Louis 17 ans: à force de prénoms, une tragédie nationale

Louis. Quentin. Philippine. Victorine. Lola. Maïlys. Émile. Lyhanna.

Des prénoms. D’abord des prénoms.

Puis des visages. Des chambres d’adolescents. Des cartables. Des anniversaires qui n’auront plus lieu. Des parents condamnés à compter les années autrement : avant et après.

Et chaque fois le même rituel.

L’émotion.
Les bougies.
Les promesses.
Les « Plus jamais ça ».

Puis le pays passe au suivant.

Ce qui frappe dans le drame de Louis, c’est peut-être moins encore la barbarie du lynchage que l’impression de déjà-vu: un garçon de 17 ans laissé inconscient sur une chaussée après avoir été passé à tabac par plusieurs agresseurs. Quelques jours d’espoir. Puis l’annonce que personne ne voulait entendre.

Alors revient cette question simple, presque enfantine, mais devenue impossible à faire taire : Ça s’arrête quand ? À partir de combien de prénoms une société accepte-t-elle de regarder ce qui lui arrive ? À partir de combien d’enfants morts cesse-t-on de parler de « faits divers » pour parler d’un problème collectif ?

Il ne s’agit ni de récupérer une tragédie, ni de transformer chaque victime en drapeau: il s’agit seulement de refuser l’accoutumance.

Refuser qu’un adolescent de 17 ans assassiné devienne une information parmi d’autres.
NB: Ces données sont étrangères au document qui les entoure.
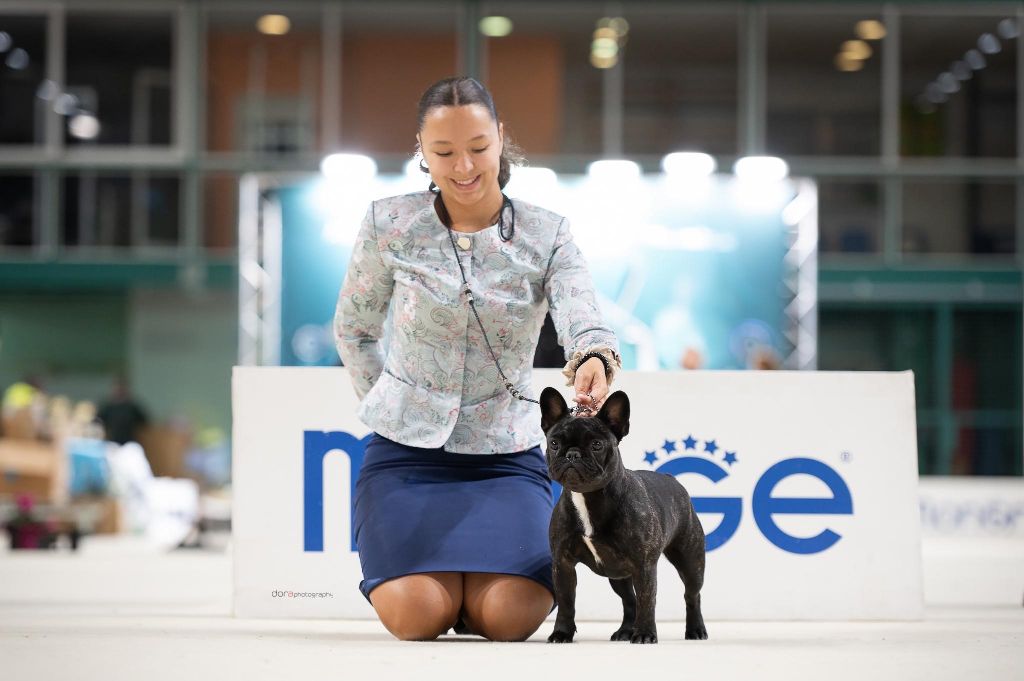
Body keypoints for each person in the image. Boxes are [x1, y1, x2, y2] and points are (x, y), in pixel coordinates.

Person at [334, 76, 621, 642]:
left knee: (511, 619)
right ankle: (445, 594)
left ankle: (467, 596)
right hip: (404, 459)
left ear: (500, 140)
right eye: (443, 152)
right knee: (415, 617)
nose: (463, 165)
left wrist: (592, 356)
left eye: (477, 147)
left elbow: (582, 311)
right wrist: (390, 404)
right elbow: (354, 329)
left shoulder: (548, 233)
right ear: (421, 150)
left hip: (507, 456)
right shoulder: (388, 224)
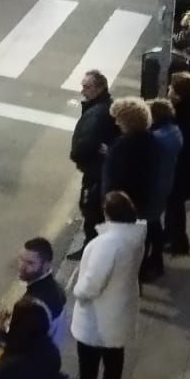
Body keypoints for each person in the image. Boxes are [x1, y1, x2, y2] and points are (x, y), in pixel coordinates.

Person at [70, 191, 146, 379]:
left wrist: (78, 291)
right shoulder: (135, 237)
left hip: (99, 313)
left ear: (107, 213)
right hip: (120, 307)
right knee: (114, 352)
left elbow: (93, 283)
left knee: (88, 363)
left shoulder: (107, 244)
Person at [69, 70, 117, 248]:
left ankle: (91, 246)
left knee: (91, 209)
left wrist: (76, 156)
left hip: (95, 172)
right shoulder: (102, 107)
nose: (83, 91)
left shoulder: (97, 113)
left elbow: (86, 143)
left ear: (100, 88)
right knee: (92, 210)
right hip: (97, 169)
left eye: (87, 87)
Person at [103, 97, 157, 250]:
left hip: (124, 206)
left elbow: (115, 178)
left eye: (119, 119)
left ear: (129, 122)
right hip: (142, 201)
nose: (116, 123)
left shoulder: (123, 147)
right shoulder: (149, 140)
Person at [164, 74, 190, 255]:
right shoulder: (188, 110)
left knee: (175, 207)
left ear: (179, 95)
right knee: (174, 206)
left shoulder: (184, 117)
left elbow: (181, 145)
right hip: (186, 169)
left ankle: (179, 243)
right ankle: (172, 236)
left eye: (172, 88)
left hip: (183, 172)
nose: (168, 90)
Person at [143, 99, 182, 280]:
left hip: (154, 188)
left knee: (152, 226)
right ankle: (155, 258)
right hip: (164, 184)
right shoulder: (173, 131)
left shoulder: (157, 139)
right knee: (154, 223)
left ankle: (154, 262)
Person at [16, 237, 67, 344]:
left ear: (46, 265)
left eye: (30, 263)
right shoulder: (56, 288)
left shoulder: (31, 305)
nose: (21, 266)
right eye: (21, 259)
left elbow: (18, 344)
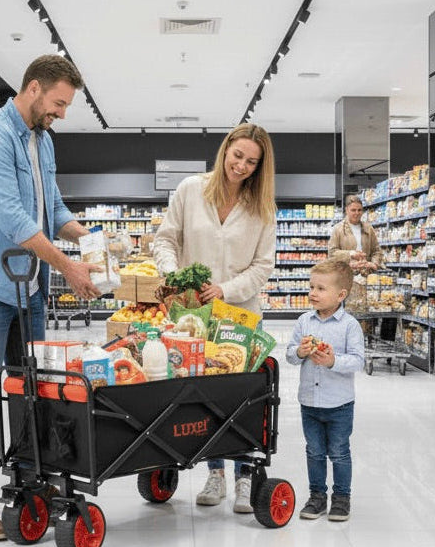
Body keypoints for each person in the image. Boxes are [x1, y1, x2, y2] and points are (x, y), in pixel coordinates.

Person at [0, 54, 102, 541]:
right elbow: (14, 219)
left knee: (33, 387)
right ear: (33, 88)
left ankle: (32, 482)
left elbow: (51, 207)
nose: (61, 114)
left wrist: (90, 240)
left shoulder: (43, 141)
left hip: (26, 284)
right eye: (58, 103)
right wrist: (68, 267)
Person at [153, 123, 276, 514]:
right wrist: (173, 275)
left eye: (251, 162)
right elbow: (166, 239)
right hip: (194, 317)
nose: (241, 166)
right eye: (237, 155)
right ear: (225, 150)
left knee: (240, 397)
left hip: (240, 317)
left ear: (260, 167)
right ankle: (215, 472)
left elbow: (263, 267)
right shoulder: (190, 190)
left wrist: (226, 289)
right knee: (204, 397)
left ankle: (244, 476)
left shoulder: (262, 208)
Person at [285, 259, 364, 522]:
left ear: (341, 295)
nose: (312, 293)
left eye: (320, 288)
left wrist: (333, 361)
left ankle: (341, 498)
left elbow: (357, 360)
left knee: (339, 451)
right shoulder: (304, 321)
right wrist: (299, 351)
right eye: (311, 286)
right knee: (314, 451)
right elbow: (289, 355)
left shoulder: (349, 325)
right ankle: (317, 496)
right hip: (309, 401)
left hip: (339, 403)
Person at [328, 194, 395, 339]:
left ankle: (366, 342)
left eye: (359, 210)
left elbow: (377, 250)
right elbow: (332, 253)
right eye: (353, 210)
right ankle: (348, 340)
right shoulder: (338, 229)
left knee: (366, 313)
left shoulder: (368, 229)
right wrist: (351, 254)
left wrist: (374, 263)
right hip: (347, 278)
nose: (357, 213)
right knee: (350, 313)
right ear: (346, 210)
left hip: (366, 278)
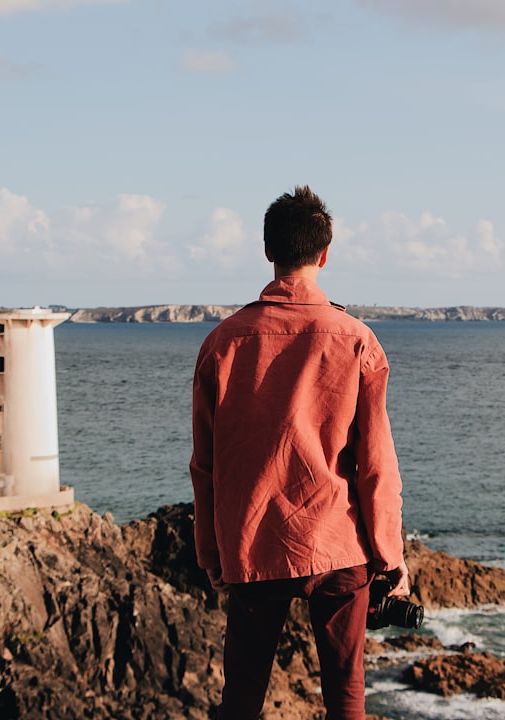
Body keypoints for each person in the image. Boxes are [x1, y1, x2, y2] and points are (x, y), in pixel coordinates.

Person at [189, 185, 409, 720]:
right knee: (346, 697)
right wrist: (391, 558)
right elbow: (376, 465)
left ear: (268, 250)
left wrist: (211, 553)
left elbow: (205, 466)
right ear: (325, 254)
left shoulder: (222, 343)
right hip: (337, 545)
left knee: (240, 699)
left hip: (252, 543)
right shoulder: (356, 340)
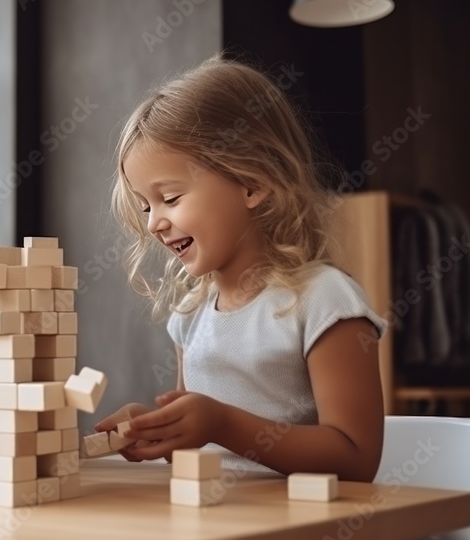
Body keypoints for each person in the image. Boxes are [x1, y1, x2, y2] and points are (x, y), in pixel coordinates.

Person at [95, 55, 386, 482]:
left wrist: (221, 423)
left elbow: (357, 459)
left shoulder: (324, 301)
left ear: (252, 181)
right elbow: (209, 455)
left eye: (171, 198)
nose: (154, 222)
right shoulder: (189, 316)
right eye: (145, 206)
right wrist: (164, 429)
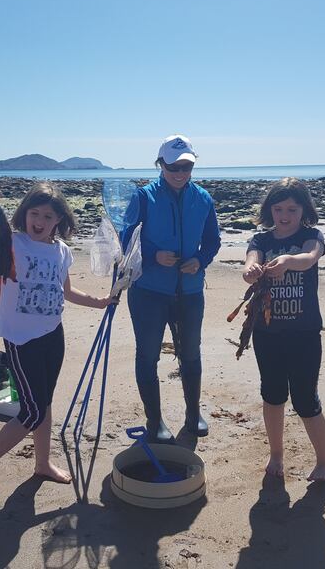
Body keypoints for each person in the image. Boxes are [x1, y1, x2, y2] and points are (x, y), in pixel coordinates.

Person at [0, 183, 114, 499]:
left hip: (52, 336)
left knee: (42, 404)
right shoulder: (11, 243)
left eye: (48, 215)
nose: (40, 220)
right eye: (35, 213)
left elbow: (67, 292)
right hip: (21, 340)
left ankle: (42, 463)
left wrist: (99, 301)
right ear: (24, 214)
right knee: (30, 412)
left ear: (59, 220)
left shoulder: (62, 251)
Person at [121, 135, 221, 443]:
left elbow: (213, 241)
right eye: (173, 167)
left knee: (190, 353)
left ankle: (193, 414)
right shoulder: (144, 197)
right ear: (160, 165)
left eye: (186, 167)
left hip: (189, 290)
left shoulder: (203, 198)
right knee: (148, 355)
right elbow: (125, 239)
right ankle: (155, 422)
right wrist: (154, 256)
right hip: (149, 290)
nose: (180, 173)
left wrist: (199, 260)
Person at [241, 177, 325, 481]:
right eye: (278, 208)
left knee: (306, 400)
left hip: (304, 335)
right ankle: (277, 455)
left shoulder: (312, 236)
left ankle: (324, 461)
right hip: (267, 335)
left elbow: (309, 258)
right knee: (272, 395)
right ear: (269, 210)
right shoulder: (261, 241)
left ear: (303, 210)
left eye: (292, 209)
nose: (284, 215)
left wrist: (288, 261)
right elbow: (250, 263)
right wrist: (252, 269)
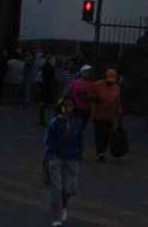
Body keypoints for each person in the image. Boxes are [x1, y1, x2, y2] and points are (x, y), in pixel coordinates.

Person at [44, 95, 82, 227]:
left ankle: (65, 206)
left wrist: (79, 155)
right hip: (57, 158)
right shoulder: (55, 122)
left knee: (70, 188)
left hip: (72, 158)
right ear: (61, 107)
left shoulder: (77, 122)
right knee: (56, 189)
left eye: (70, 105)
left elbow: (79, 140)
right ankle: (56, 218)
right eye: (65, 106)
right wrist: (49, 157)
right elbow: (48, 142)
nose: (67, 108)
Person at [90, 67, 123, 162]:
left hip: (110, 116)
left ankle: (102, 151)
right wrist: (95, 98)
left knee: (107, 135)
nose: (110, 82)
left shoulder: (117, 88)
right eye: (109, 80)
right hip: (98, 115)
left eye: (112, 80)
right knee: (99, 134)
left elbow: (118, 102)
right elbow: (90, 97)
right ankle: (100, 153)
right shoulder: (97, 85)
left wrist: (120, 114)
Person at [67, 64, 94, 131]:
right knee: (76, 125)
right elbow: (69, 93)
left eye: (89, 72)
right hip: (76, 107)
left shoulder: (92, 84)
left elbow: (94, 96)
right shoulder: (74, 82)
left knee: (82, 126)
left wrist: (89, 97)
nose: (87, 73)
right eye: (86, 71)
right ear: (82, 72)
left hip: (87, 109)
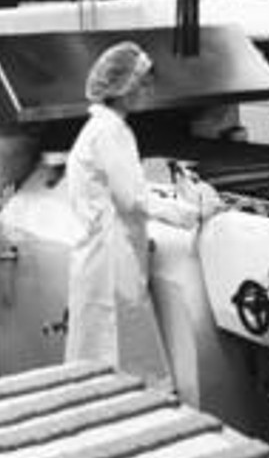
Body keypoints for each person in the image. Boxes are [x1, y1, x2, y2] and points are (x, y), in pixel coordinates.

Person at [63, 41, 212, 387]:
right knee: (120, 354)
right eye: (142, 82)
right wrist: (190, 214)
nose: (148, 89)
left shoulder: (99, 128)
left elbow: (124, 191)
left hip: (100, 252)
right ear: (122, 87)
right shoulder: (112, 131)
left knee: (100, 351)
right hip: (112, 258)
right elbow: (133, 199)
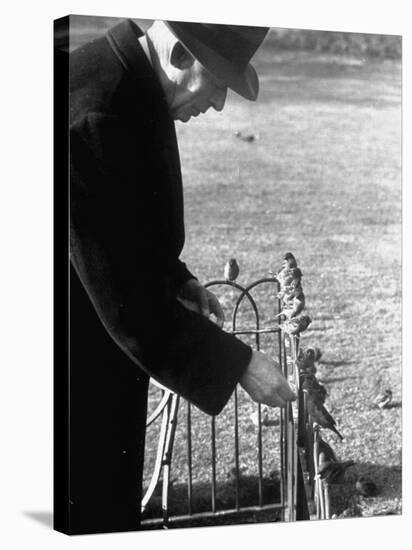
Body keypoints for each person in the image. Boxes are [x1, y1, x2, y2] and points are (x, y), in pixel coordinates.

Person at [68, 17, 296, 535]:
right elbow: (123, 301)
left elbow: (120, 228)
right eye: (217, 84)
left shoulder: (133, 88)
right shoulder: (93, 111)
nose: (217, 105)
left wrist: (175, 278)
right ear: (177, 57)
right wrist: (239, 363)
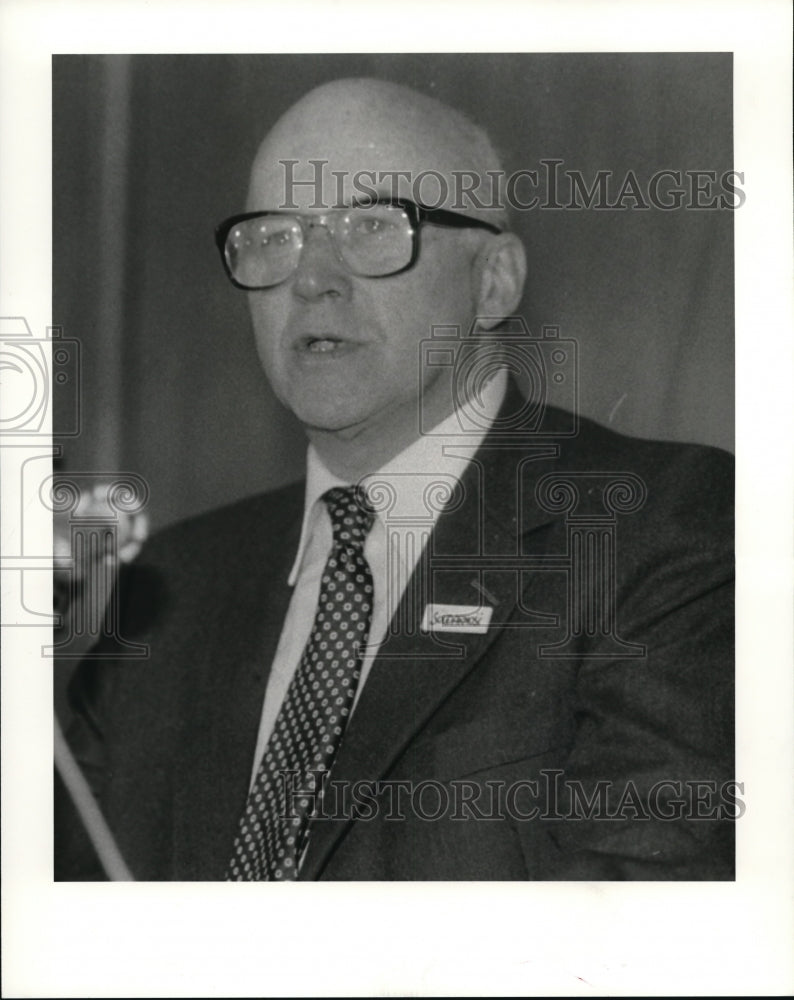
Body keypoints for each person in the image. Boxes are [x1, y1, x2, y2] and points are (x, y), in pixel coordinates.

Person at [55, 77, 735, 881]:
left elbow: (641, 926)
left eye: (371, 226)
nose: (311, 279)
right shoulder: (164, 591)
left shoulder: (657, 529)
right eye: (273, 237)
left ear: (494, 282)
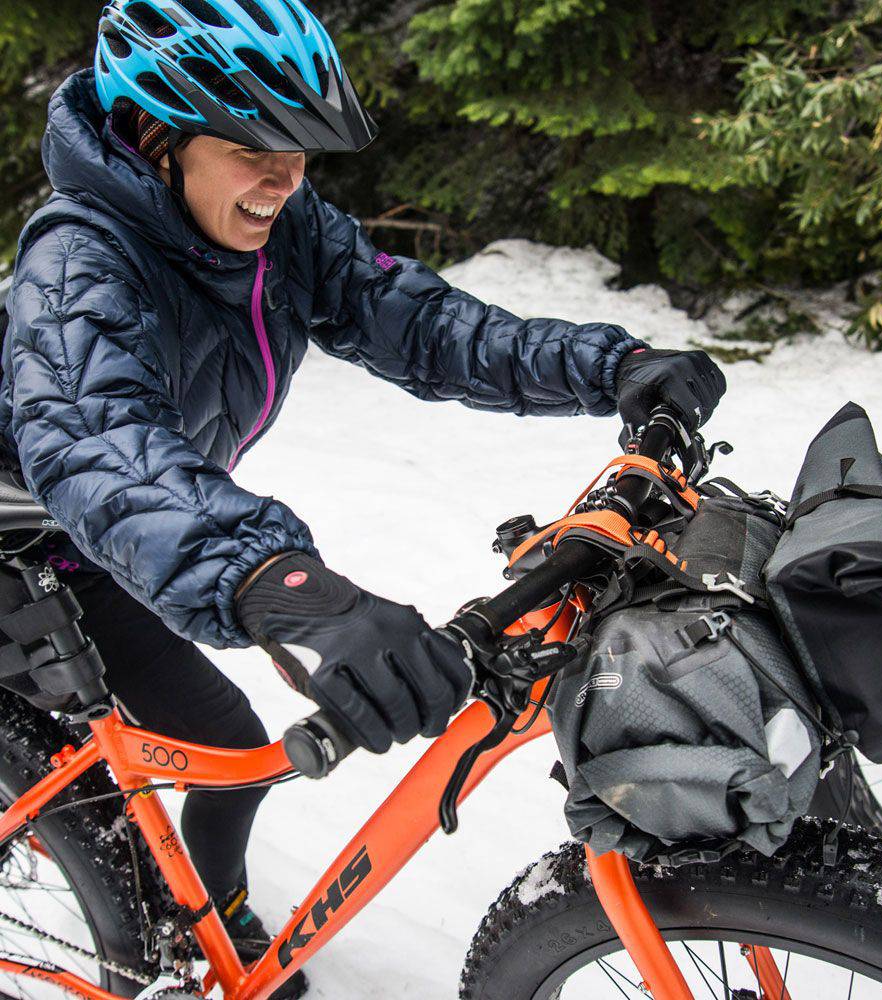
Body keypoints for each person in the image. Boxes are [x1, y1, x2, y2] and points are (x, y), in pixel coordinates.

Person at [0, 0, 726, 991]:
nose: (286, 178)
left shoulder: (277, 231)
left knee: (222, 749)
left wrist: (611, 367)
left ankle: (208, 922)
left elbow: (419, 324)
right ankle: (162, 944)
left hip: (118, 530)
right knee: (173, 762)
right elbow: (97, 439)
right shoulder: (78, 260)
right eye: (254, 148)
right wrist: (284, 585)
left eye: (300, 150)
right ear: (154, 135)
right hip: (34, 540)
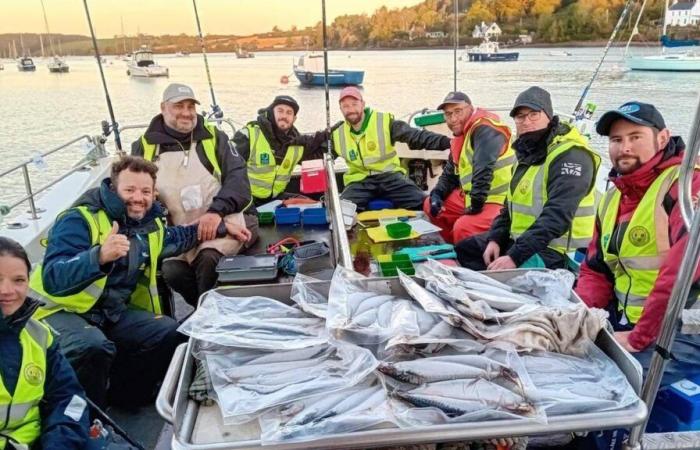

Refuser que la France apprenne à vivre avec l’idée que certains parents enterrent désormais leurs enfants là où l’ordre naturel des choses voulait l’inverse.

Dans la maison France, chez « Nous », il y a une famille qui ne reverra plus jamais Louis franchir la porte de la maison. Et cela devrait suffire à nous empêcher de détourner le regard.

Tribune juive s’adresse aux proches de Louis, à ses amis, à tous ceux qui l’aimaient: Que sa mémoire soit une bénédiction pour les siens.